民間企業の“有事対応” 検討が必要 (1/2ページ)

2014.09.02

 日本の防衛産業が、その位置付けや規模について、なかなか理解されないのは、米国などにおける軍需産業のイメージがあるからではないかと思われる。

 しかし、決定的に違うのは、米国は産業としての規模において数百万人の雇用を支えているうえ、「国の技術者の3分の1は軍事関連の仕事に就いている」といわれるほど大きな影響力を持っている。だが、日本の場合、国内工業生産額全体に占める割合はわずか1%以下であり、「防衛産業」と言っても企業の1部門でしかない。

 また、前回述べたように、日本では企業に対する立ち入り制限が厳しくなっている。例えば、有事に機器のトラブルが発生した場合はどうするのかといったことなどが、定められていないという問題がある。
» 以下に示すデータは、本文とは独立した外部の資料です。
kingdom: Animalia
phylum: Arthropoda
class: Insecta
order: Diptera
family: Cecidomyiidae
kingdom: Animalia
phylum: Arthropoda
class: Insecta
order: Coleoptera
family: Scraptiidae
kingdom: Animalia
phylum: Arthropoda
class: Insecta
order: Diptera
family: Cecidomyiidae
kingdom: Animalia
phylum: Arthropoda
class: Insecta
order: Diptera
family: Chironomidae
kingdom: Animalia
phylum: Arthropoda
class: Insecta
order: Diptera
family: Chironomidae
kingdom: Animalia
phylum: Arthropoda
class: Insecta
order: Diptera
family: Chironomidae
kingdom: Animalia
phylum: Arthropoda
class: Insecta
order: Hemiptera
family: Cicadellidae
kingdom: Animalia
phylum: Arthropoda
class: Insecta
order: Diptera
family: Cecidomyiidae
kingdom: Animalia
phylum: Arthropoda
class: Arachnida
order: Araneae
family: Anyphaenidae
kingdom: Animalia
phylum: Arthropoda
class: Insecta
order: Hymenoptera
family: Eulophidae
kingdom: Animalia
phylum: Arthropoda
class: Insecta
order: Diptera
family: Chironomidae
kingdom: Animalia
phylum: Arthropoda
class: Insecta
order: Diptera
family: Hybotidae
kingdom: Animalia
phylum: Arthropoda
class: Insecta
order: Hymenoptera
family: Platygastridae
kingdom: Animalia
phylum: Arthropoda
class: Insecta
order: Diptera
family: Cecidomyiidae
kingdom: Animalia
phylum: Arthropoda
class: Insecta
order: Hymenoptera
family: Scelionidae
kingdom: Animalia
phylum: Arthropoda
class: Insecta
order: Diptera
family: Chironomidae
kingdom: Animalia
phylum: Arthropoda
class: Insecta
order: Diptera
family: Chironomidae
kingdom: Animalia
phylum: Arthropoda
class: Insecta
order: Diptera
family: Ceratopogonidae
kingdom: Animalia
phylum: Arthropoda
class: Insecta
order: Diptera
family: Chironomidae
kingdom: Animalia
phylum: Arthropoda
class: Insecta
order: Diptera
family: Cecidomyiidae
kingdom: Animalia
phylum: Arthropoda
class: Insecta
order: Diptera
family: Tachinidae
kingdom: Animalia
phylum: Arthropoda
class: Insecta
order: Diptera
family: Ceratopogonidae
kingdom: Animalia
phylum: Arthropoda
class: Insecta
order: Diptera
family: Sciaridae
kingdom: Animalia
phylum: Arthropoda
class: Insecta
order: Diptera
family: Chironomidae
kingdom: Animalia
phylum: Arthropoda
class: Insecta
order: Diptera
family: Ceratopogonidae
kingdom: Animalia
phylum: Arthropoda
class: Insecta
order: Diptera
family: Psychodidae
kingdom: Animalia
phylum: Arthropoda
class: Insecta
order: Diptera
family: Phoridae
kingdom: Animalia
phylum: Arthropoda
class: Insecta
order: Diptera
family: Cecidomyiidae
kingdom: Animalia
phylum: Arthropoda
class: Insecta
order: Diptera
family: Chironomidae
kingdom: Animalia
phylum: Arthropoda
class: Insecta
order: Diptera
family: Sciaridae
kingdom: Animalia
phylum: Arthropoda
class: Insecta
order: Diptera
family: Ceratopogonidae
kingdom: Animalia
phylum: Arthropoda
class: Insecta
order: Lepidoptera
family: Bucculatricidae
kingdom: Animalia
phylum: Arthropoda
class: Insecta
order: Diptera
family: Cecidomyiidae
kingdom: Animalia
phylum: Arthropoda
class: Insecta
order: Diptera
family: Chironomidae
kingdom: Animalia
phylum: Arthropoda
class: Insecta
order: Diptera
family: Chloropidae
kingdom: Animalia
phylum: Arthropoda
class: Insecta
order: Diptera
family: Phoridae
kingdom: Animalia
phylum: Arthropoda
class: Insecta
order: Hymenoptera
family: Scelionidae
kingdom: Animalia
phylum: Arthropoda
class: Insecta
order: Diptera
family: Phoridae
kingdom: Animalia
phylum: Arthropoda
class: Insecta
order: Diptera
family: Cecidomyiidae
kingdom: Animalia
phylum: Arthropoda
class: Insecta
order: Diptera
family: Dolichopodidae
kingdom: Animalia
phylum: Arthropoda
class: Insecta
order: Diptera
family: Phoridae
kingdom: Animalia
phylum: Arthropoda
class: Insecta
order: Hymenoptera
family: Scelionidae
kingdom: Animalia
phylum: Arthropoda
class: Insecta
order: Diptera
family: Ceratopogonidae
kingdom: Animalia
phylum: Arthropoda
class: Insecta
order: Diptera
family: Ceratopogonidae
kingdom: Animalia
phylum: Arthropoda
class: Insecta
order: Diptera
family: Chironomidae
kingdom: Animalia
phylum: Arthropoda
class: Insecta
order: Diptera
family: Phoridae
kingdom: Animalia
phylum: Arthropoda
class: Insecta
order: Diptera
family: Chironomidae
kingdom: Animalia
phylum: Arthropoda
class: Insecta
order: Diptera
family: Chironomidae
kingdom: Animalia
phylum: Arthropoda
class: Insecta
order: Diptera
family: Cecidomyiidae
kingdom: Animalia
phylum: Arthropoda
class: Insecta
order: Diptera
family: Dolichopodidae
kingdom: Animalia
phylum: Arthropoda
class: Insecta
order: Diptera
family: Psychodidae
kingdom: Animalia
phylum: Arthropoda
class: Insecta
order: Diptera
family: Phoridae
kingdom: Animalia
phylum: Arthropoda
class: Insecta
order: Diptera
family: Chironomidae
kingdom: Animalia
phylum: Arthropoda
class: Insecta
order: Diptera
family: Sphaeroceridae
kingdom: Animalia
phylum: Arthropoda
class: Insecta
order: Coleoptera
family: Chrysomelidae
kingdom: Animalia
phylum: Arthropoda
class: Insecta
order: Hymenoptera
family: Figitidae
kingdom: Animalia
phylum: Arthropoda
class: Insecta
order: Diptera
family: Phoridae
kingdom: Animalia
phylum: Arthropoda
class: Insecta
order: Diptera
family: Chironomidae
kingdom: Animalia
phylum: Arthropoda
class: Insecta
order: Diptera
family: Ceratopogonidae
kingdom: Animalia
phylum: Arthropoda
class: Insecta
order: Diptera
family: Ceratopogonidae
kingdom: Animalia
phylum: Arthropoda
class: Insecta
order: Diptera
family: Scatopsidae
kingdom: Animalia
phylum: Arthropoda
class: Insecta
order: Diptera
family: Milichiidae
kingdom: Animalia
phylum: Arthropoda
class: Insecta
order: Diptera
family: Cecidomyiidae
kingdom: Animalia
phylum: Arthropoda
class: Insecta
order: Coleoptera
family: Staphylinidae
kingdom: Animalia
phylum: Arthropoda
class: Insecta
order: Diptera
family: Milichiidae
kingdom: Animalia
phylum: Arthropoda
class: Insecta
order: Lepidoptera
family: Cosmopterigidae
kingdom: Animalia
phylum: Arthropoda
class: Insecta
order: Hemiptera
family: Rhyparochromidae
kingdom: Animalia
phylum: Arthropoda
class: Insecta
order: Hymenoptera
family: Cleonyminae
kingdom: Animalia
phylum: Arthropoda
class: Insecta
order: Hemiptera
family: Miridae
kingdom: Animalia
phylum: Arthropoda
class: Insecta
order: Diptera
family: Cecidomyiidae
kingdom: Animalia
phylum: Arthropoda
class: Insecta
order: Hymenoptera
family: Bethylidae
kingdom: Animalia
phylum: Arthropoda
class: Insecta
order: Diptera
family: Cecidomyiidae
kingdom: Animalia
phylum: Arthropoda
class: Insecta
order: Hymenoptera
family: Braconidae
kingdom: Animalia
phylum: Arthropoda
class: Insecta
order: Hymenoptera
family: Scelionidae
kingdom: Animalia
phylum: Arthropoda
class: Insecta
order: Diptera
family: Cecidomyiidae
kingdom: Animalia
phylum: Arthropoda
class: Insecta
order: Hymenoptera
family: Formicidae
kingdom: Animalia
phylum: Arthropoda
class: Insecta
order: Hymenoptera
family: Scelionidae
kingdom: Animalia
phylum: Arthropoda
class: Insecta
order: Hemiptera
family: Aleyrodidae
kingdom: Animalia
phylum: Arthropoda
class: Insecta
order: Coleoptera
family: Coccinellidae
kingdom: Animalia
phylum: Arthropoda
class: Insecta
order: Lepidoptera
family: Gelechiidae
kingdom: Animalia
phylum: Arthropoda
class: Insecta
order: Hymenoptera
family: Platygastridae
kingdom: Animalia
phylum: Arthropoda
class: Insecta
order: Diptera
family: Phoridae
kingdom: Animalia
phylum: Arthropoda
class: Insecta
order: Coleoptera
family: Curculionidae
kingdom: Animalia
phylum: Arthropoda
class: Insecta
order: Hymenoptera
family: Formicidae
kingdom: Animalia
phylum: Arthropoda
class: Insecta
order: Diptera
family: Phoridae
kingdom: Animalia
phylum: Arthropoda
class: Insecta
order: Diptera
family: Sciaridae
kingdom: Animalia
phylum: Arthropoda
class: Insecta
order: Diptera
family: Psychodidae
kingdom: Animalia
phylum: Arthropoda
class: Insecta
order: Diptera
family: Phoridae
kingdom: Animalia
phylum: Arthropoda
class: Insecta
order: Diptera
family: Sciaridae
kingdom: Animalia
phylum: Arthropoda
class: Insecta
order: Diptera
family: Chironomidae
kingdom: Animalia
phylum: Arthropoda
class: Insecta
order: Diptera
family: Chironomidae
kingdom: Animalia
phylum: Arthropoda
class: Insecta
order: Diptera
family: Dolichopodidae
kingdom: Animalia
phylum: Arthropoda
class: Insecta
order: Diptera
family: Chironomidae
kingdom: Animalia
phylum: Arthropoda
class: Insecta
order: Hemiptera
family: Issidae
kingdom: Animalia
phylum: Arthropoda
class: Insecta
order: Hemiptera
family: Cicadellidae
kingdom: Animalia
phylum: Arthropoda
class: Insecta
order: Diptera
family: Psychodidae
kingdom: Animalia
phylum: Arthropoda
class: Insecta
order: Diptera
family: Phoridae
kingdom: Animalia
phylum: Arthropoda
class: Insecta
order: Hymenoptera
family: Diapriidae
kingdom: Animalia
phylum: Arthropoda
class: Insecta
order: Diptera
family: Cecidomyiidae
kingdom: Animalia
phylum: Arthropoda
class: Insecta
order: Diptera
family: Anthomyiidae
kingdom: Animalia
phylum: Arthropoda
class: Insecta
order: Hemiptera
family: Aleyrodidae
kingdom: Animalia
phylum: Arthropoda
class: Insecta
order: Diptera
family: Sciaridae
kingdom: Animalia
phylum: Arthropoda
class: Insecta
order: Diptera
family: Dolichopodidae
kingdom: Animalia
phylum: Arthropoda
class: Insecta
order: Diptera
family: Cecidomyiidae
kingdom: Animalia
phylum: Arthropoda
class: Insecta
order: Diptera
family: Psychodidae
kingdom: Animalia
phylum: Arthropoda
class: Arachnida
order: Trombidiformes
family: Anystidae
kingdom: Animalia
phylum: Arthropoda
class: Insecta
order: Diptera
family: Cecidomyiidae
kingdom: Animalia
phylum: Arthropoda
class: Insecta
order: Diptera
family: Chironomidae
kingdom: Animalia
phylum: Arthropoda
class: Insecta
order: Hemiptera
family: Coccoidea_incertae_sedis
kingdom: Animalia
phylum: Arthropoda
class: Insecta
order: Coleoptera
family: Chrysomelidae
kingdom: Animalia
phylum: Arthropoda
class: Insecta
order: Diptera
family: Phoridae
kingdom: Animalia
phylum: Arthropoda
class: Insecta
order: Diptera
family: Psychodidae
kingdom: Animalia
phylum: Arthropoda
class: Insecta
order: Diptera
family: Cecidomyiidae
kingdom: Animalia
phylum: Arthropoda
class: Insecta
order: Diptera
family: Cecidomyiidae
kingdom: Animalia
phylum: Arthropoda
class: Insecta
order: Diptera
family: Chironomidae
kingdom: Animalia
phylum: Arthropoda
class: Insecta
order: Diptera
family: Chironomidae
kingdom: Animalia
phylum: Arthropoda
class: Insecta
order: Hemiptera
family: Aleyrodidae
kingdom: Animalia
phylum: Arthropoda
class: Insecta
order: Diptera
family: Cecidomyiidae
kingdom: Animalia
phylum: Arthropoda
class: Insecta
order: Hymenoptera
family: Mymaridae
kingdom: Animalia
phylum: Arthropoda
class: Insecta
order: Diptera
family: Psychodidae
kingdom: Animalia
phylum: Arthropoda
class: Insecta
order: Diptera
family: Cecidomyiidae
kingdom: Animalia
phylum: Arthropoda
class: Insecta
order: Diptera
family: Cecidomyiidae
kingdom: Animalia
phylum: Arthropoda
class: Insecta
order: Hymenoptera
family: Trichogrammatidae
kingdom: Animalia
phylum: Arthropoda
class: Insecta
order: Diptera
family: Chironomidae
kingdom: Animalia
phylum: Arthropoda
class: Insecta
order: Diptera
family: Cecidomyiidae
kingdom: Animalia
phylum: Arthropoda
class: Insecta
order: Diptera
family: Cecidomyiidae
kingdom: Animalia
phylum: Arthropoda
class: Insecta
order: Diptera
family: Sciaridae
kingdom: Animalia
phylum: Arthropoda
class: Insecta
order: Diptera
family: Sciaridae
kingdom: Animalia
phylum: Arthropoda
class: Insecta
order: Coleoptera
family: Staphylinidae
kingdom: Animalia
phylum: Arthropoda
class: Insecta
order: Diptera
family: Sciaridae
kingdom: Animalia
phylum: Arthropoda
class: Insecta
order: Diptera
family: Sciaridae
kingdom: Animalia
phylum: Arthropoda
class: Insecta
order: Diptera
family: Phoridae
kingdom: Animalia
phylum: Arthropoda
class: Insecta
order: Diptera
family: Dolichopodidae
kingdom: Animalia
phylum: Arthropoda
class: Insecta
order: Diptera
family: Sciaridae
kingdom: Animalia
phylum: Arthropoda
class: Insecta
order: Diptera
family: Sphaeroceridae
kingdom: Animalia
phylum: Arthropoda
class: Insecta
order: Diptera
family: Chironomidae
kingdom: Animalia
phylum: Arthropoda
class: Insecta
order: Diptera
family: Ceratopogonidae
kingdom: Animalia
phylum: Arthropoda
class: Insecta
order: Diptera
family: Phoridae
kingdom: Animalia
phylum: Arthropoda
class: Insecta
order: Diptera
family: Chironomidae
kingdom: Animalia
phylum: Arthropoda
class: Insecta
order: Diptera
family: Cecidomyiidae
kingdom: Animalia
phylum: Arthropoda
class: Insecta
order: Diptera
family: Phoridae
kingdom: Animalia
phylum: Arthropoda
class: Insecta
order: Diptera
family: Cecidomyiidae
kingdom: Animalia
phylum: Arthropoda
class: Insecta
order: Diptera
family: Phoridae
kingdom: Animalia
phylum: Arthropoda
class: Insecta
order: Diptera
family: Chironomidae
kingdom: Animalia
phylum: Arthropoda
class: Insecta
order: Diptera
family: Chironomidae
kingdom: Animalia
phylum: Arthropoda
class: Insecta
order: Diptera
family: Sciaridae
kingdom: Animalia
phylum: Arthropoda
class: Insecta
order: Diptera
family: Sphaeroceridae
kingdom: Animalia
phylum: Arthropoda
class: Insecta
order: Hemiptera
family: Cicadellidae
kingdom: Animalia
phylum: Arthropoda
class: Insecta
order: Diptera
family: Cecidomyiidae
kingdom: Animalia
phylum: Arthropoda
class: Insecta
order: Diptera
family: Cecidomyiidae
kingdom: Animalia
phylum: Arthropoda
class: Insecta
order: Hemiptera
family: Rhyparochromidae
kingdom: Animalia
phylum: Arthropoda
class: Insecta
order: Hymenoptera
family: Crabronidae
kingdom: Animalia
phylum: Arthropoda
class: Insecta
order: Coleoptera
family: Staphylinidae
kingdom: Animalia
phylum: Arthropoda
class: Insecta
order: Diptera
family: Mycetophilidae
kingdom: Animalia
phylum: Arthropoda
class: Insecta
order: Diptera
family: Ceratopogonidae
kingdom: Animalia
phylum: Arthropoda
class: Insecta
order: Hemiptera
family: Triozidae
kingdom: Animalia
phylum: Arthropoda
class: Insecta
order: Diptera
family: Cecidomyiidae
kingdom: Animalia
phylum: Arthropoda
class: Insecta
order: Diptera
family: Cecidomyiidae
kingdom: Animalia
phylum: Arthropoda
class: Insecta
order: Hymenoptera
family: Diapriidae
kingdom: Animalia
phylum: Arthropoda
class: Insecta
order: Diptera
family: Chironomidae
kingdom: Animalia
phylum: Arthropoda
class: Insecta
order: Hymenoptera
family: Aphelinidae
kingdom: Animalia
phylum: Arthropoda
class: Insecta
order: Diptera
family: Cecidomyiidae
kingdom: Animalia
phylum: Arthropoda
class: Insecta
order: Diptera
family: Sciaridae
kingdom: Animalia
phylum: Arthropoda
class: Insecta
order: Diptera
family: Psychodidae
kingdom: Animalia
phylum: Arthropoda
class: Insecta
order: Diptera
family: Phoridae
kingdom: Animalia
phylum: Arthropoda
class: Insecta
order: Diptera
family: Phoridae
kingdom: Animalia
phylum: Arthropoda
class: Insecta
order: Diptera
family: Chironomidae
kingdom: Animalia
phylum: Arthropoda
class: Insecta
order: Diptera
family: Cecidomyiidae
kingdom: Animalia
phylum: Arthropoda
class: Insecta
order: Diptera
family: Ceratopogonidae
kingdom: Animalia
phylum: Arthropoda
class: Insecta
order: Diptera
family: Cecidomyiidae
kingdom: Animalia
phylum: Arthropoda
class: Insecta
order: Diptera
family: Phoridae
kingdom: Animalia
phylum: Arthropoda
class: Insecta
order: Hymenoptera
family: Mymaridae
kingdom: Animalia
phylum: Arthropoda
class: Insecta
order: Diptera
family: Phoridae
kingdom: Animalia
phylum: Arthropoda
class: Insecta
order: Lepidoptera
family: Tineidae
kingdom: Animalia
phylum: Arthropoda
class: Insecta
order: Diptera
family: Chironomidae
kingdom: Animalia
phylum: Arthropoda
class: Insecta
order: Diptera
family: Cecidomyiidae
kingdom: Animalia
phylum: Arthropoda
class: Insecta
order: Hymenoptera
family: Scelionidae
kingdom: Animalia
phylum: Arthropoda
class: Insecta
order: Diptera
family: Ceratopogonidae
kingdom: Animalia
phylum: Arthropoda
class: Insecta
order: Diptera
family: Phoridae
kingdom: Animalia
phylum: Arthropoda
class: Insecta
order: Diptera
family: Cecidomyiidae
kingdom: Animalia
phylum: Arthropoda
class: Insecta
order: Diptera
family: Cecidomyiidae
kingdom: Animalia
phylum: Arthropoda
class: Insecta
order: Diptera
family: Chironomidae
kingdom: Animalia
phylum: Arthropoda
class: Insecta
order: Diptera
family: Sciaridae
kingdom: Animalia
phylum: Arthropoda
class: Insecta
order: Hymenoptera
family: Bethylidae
 米国の軍需産業は兵器を作って売るだけではなく戦地にも同行している。そして、命を落とすケースも起きている。

 2004年には攻撃ヘリAH64(アパッチ)の修理をするために派遣されたロッキード・マーチンの技術者、ポール・ジョンソン氏が、サウジアラビアで、国際テロ組織アルカーイダとみられるグループに誘拐され殺害された。

 米軍ではロジスティクス(兵站補給)面などの多くも民間企業に委託していることから、その企業を警護する会社も多く、存在感を増してきている。これが民間軍事会社(Private Military Company=PMC)である。現在、シリアで拘束されているとみられる日本人男性もPMCを自称しているが、通常は元軍人など訓練を受けた人々が傭兵として警備などを担っている。